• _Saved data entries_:
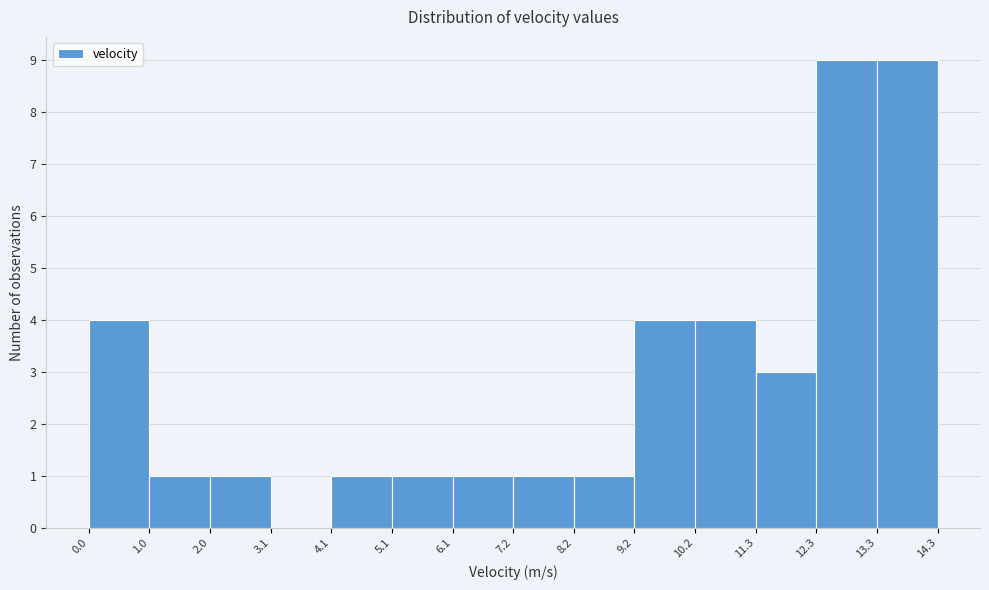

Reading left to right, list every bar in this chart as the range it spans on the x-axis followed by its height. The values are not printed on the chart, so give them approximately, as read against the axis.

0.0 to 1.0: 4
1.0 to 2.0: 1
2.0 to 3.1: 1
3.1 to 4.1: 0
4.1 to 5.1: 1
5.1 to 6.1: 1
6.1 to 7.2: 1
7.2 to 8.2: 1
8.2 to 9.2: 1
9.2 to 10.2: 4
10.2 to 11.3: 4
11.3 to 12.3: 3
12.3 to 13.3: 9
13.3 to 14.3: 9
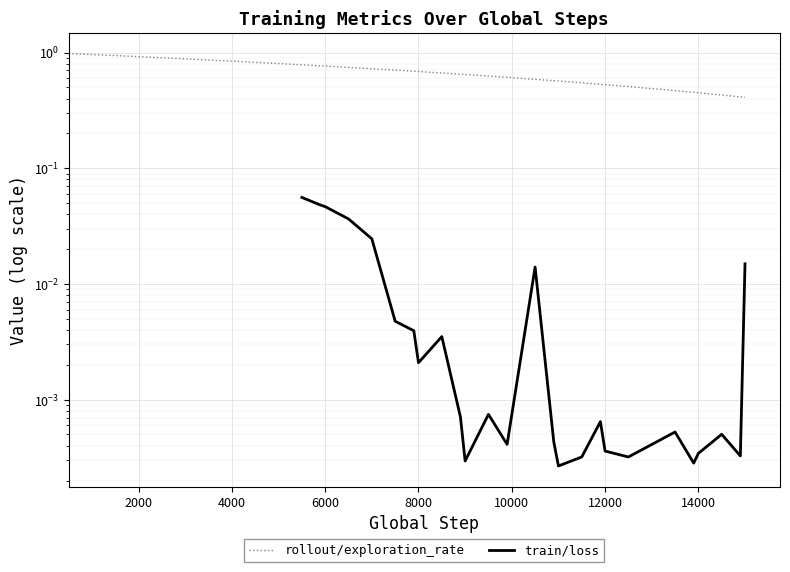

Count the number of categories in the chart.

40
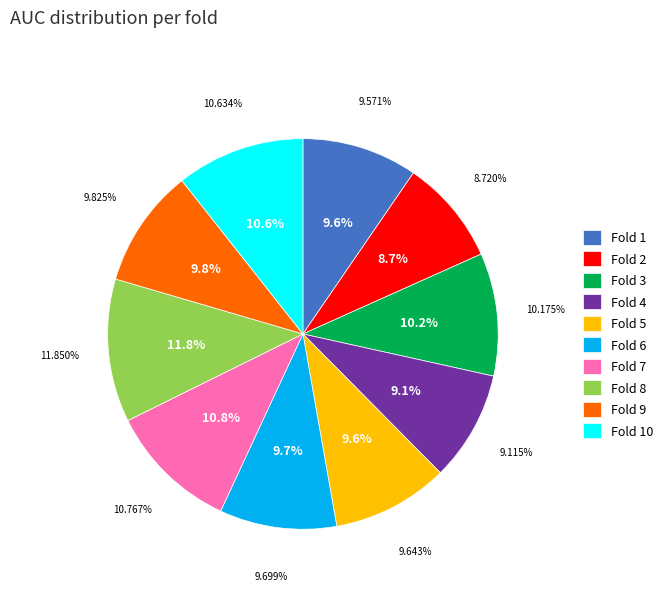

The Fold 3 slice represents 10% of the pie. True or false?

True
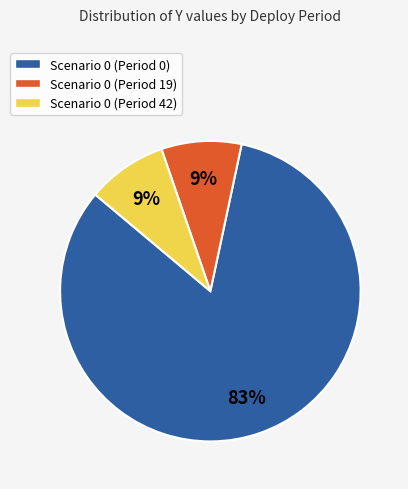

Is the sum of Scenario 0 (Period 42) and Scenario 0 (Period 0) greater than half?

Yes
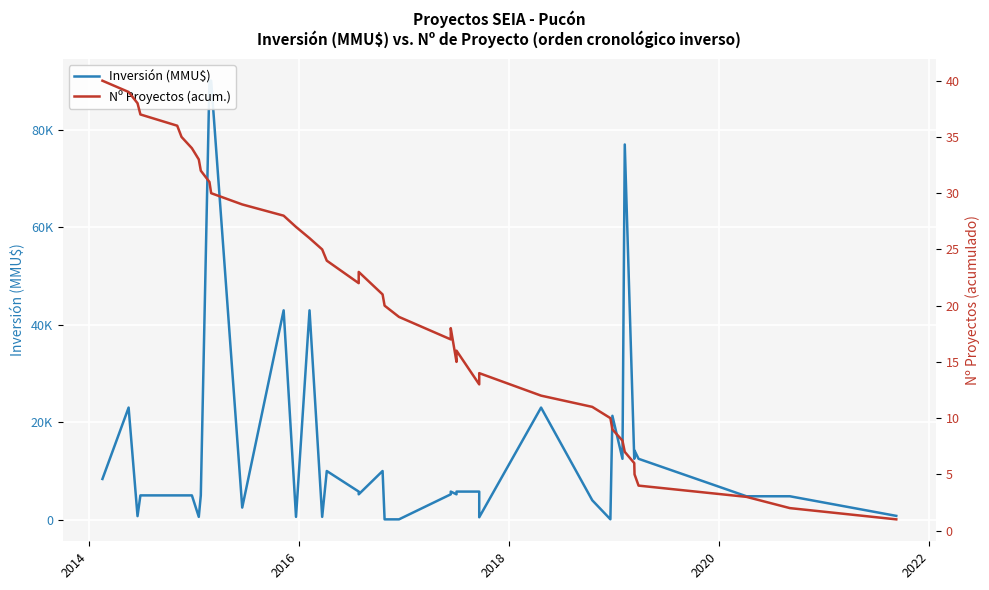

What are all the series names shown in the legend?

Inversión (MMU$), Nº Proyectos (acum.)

• _PROBLEM TO SOLVE_: Reproduce every item above word for word, omitting the pictures.

• _COMPLETED TASK_:
Reading left to right, list every bar in this chart as the range it spans on the x-axis followed by its height. The values are not printed on the chart, so give them approximately, as read against the axis.

0.0 to 1.0: 4
1.0 to 2.0: 1
2.0 to 3.1: 1
3.1 to 4.1: 0
4.1 to 5.1: 1
5.1 to 6.1: 1
6.1 to 7.2: 1
7.2 to 8.2: 1
8.2 to 9.2: 1
9.2 to 10.2: 4
10.2 to 11.3: 4
11.3 to 12.3: 3
12.3 to 13.3: 9
13.3 to 14.3: 9

Count the number of categories in the chart.

40

The Fold 3 slice represents 10% of the pie. True or false?

True

Is the sum of Scenario 0 (Period 42) and Scenario 0 (Period 0) greater than half?

Yes

What are all the series names shown in the legend?

Inversión (MMU$), Nº Proyectos (acum.)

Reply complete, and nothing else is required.